Thursday, January 30, 2014

The Wolf of Wall Street


In The Wolf of Wall Street, Martin Scorsese treats the world of high finance in turn as frat house, college bowl halftime show, and lost episode of Jackass. Cocaine has replaced coffee as the upper of choice in the hyper-masculine halls of commerce, and power lunches apparently break into atavistic grunt-songs with such regularity that the other restaurant patrons barely even glance up from their steaks. Drawing upon the life of Jordan Belfort—a fallen financial wunderkind who scammed around $200 million out of investors—Scorsese turns real-world fraud into fodder for darkly comic absurdity. From a Quaalude-addled Belfort straining to crawl into his Lamborghini to a boardroom full of financiers discussing the fine print of their midget rental contract, the film zips from one gonzo setup to another with a lupine speed that belies its three-hour running time. Yet the film returns to the same few notes again and again, with volume the only variety to be found (your options are loud or louder). It seems excess is excessive, and apparently the idea must be embodied if it is to be conveyed. You might as well say a good war film is supposed to shoot the audience in the face.

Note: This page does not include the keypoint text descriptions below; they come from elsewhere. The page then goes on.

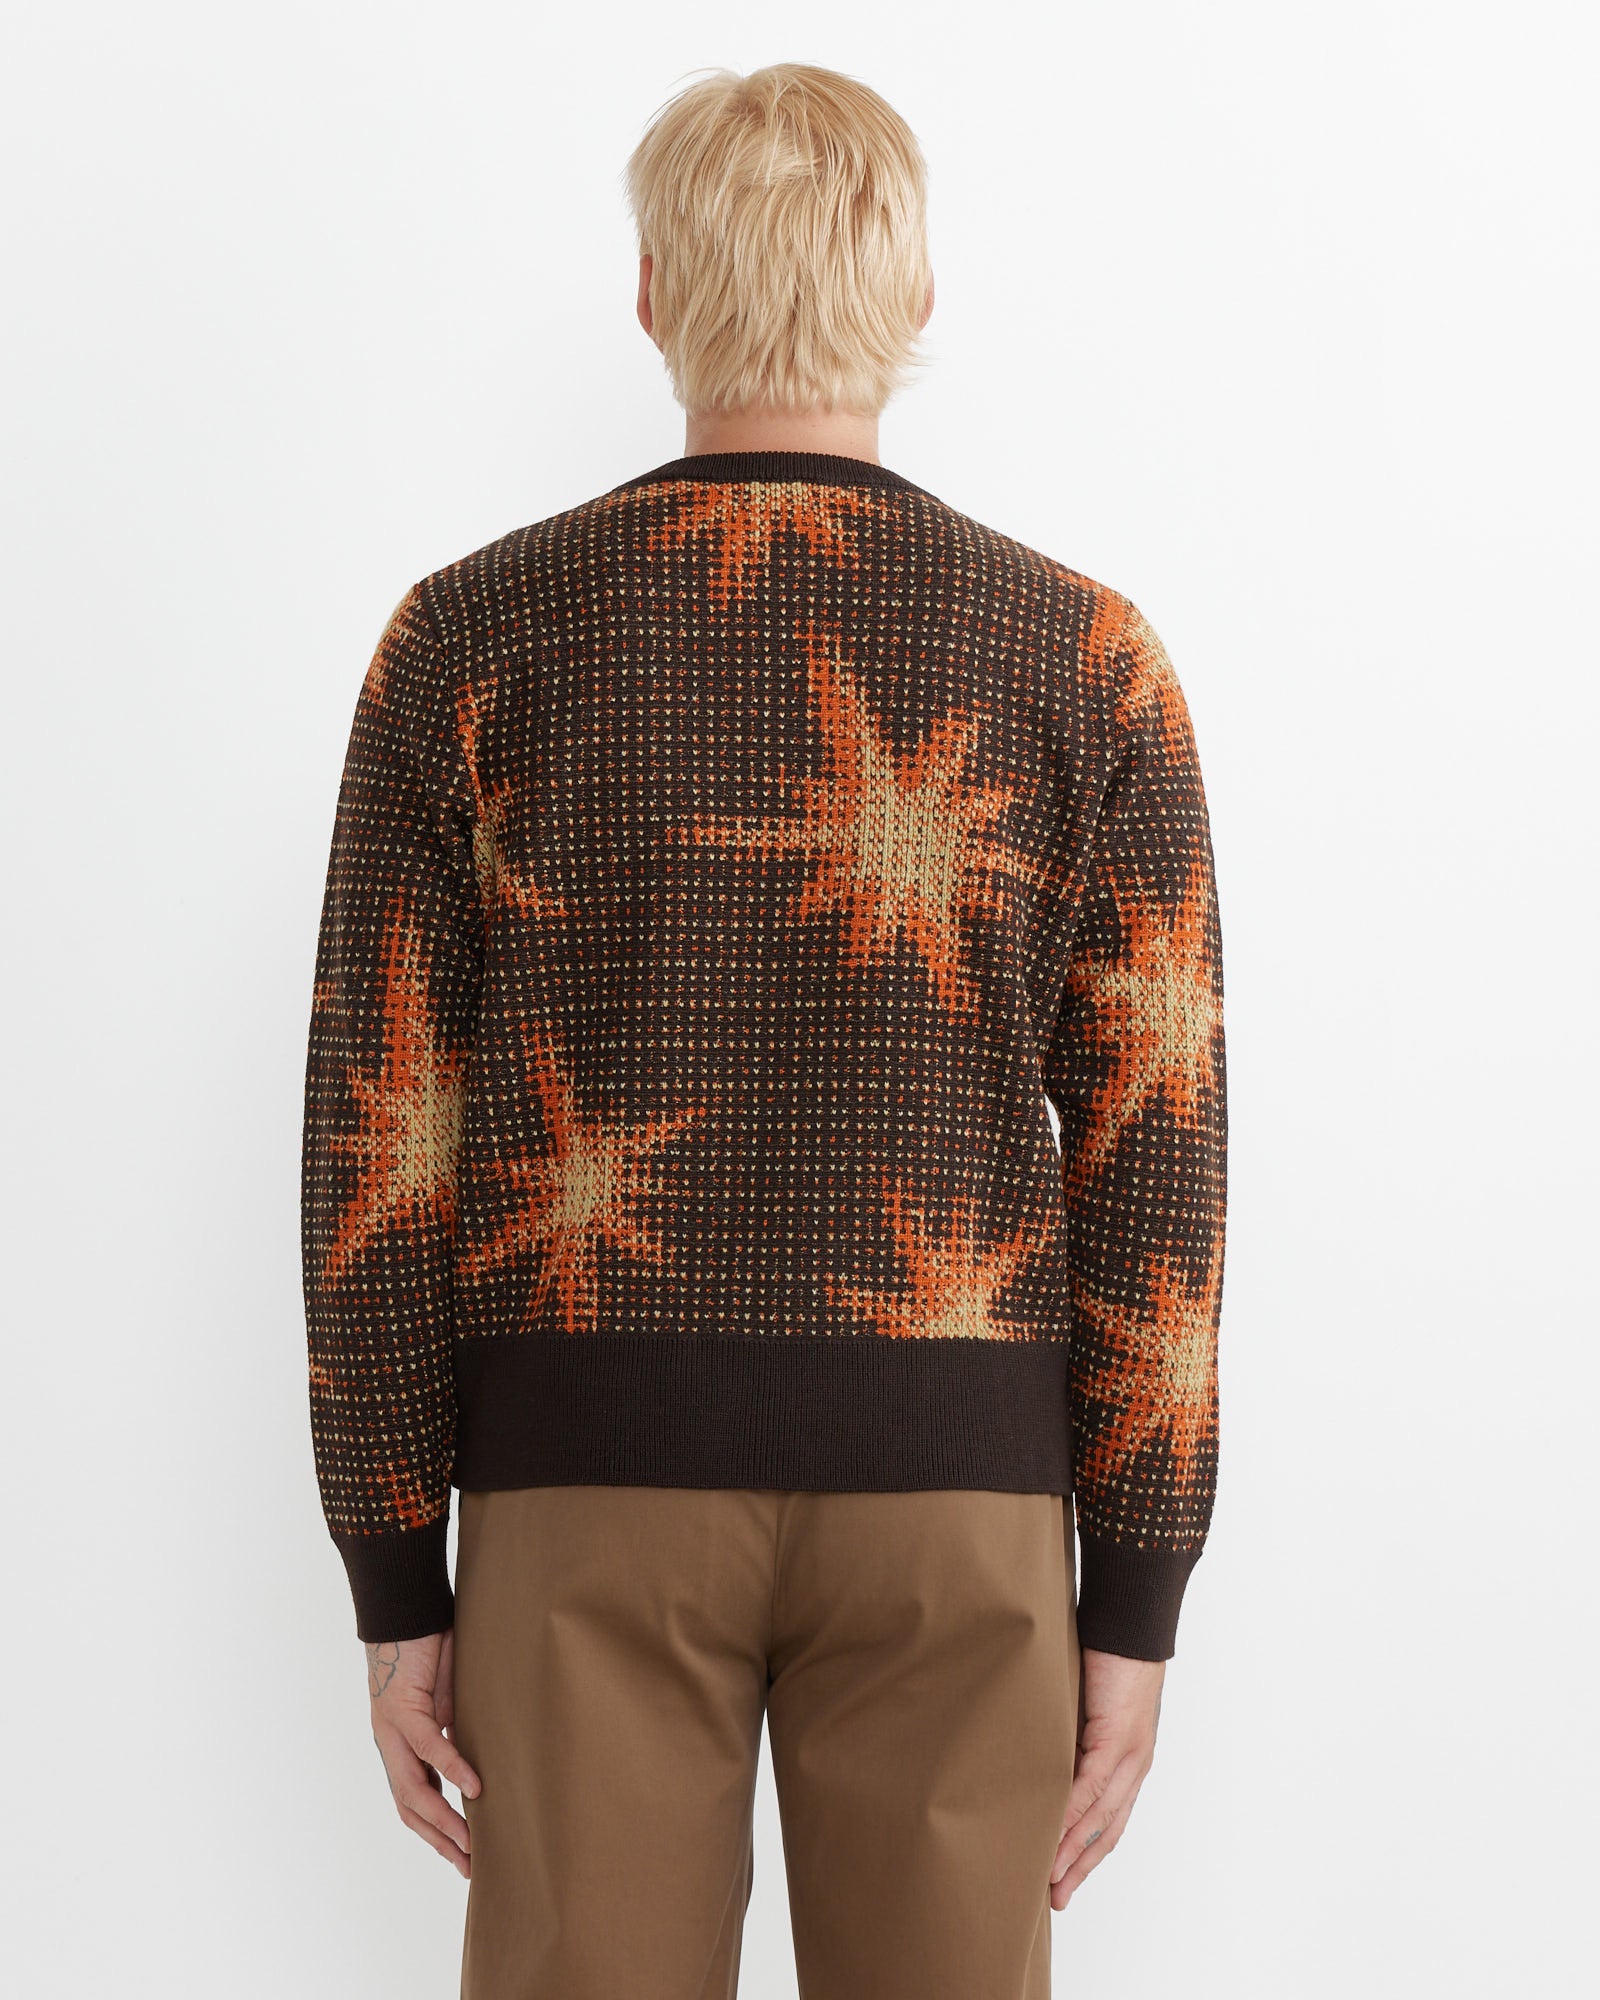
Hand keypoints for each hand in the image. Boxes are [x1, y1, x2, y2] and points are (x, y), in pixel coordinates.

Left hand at [365, 1629, 481, 1878]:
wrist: (405, 1612)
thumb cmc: (428, 1649)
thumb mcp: (448, 1699)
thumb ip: (456, 1729)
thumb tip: (482, 1754)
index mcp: (401, 1746)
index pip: (415, 1802)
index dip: (436, 1832)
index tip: (464, 1857)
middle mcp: (390, 1745)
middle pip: (410, 1809)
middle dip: (440, 1841)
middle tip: (470, 1867)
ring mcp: (392, 1731)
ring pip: (413, 1791)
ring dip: (443, 1821)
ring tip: (470, 1843)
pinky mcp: (404, 1709)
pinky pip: (428, 1748)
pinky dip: (451, 1770)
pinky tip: (473, 1788)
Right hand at [1050, 1646, 1164, 1909]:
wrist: (1129, 1625)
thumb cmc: (1107, 1656)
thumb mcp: (1087, 1707)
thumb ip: (1073, 1736)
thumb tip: (1043, 1756)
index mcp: (1130, 1761)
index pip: (1111, 1820)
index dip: (1089, 1852)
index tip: (1065, 1878)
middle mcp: (1135, 1765)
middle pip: (1109, 1829)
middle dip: (1081, 1866)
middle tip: (1056, 1898)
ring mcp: (1129, 1754)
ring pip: (1101, 1816)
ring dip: (1074, 1849)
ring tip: (1049, 1876)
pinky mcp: (1116, 1737)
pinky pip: (1092, 1784)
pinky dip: (1072, 1813)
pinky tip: (1054, 1832)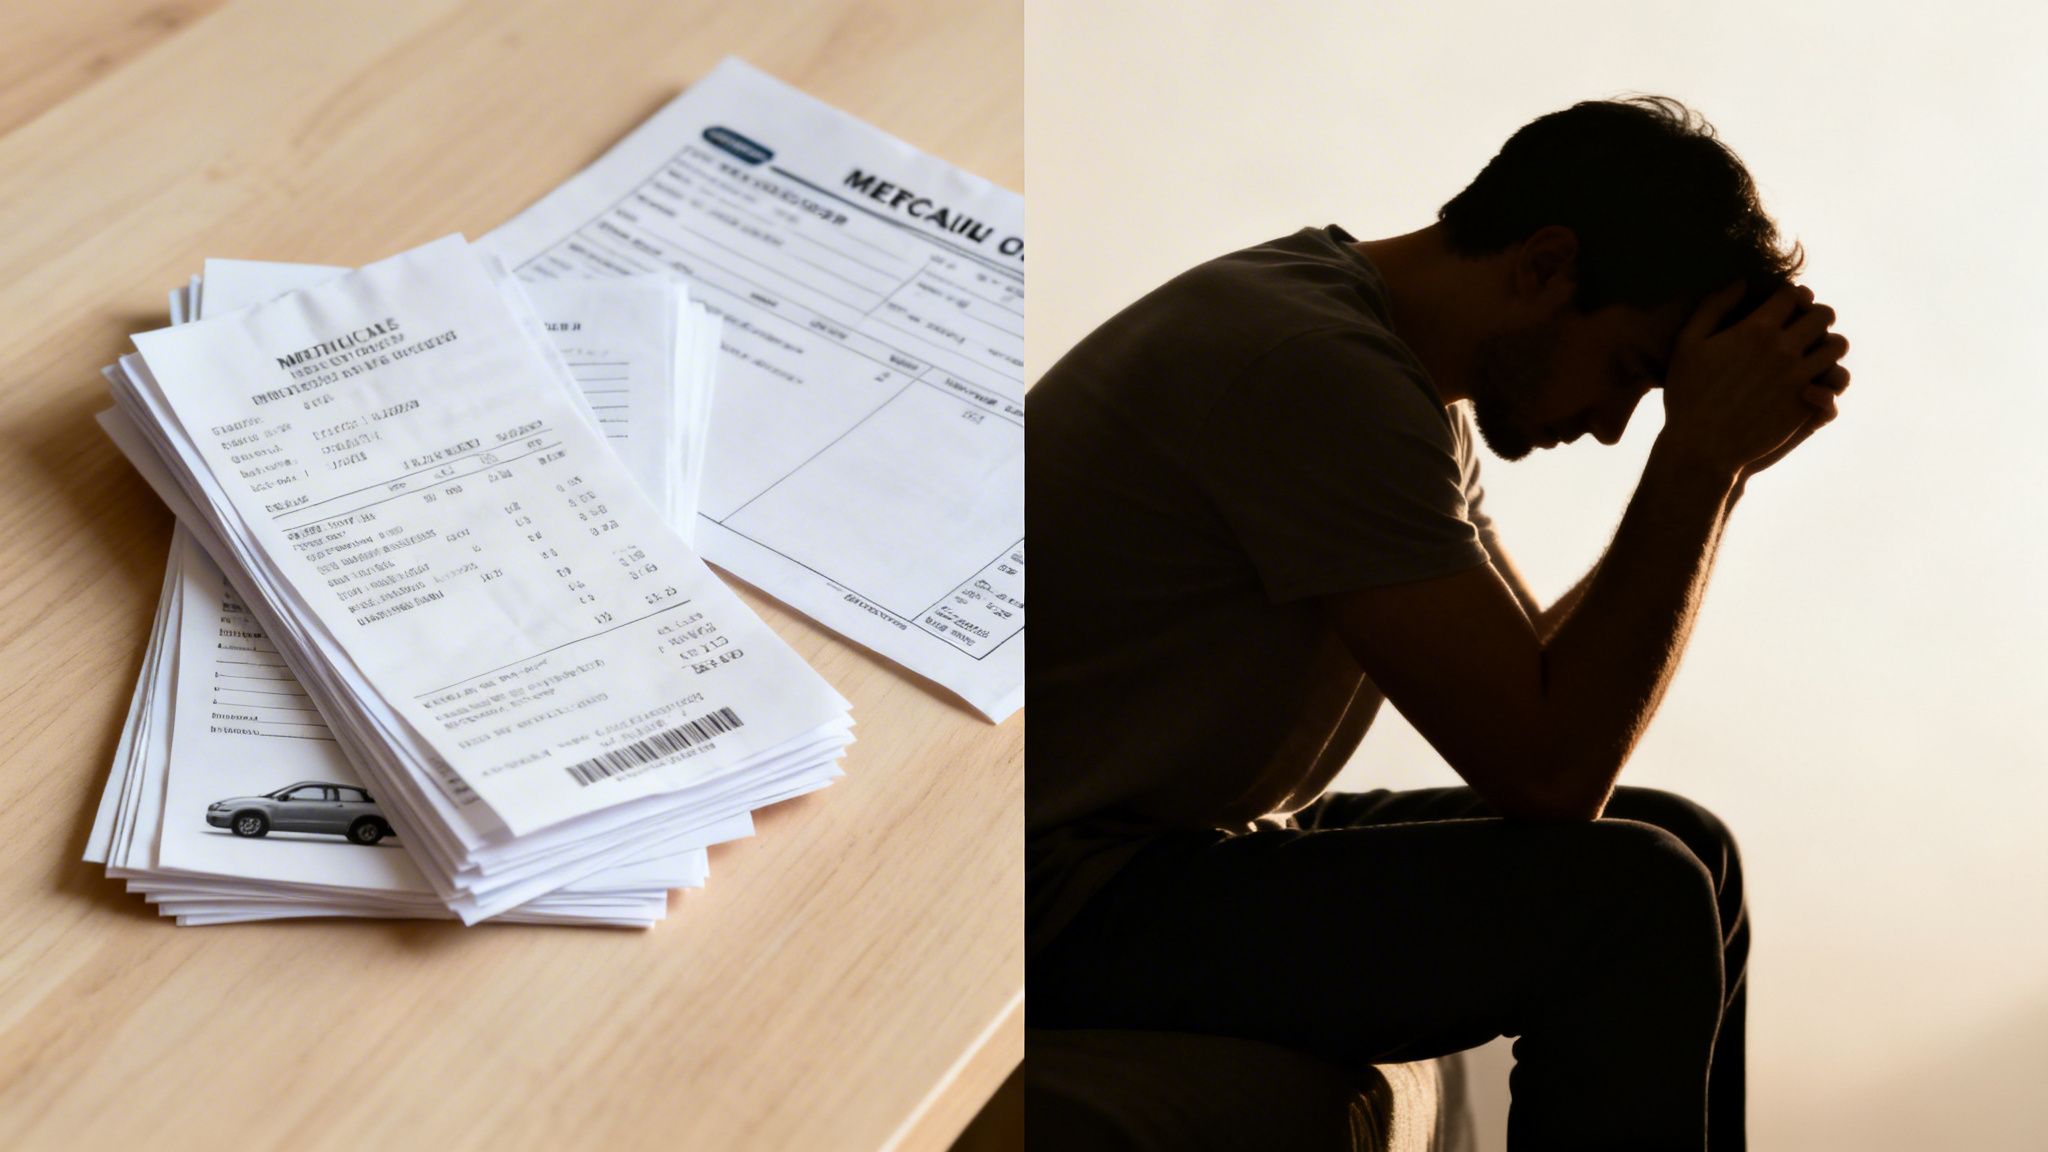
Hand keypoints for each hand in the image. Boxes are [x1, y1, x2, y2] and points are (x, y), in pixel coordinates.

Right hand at [1660, 282, 1850, 477]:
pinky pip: (1834, 380)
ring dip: (1827, 343)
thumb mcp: (1688, 344)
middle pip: (1823, 315)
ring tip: (1813, 350)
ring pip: (1837, 345)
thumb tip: (1741, 282)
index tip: (1784, 303)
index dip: (1791, 295)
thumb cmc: (1687, 395)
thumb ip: (1713, 307)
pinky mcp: (1805, 403)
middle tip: (1803, 325)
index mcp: (1756, 329)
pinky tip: (1812, 377)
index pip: (1793, 294)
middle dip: (1815, 315)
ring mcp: (1798, 378)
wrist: (1701, 448)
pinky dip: (1828, 374)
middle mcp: (1784, 349)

Viewers may feel similarly blasted by Scorsese and crew once the credits start to roll. The film saves its final rebuke not for the guy convicted of money laundering, but rather the $40K-a-year types greedily dreaming up ways to meet their mortgage payments. Never mind the millionaires—the problem is that the schmucks in the crowd trusted the wrong wealthy elite to run the show. After all, if the system can bestow fame and good fortune upon the likes of Scorcese and Leonardo Dicaprio—estimated net worths of $70 million and $200 million, respectively—then surely it can’t be all that bad, can it? In fact, this apparent assault on corporate avarice and depravity is so devastating that its putative target feels comfortable making a cameo; Dicaprio even returned the favour and filmed a promo for Belfort’s motivational speaking business. But why shouldn’t Belfort happily appear in the film? Movie deals are good cash, and he has bills to pay like anyone else: $100 for groceries here, $90 million in restitution fees there. In the film, a negative article in Forbes only feeds the man’s fame and appeal. One can only imagine the spin-off benefits of being subjected to three-hours of supposedly scathing cinematic mockery.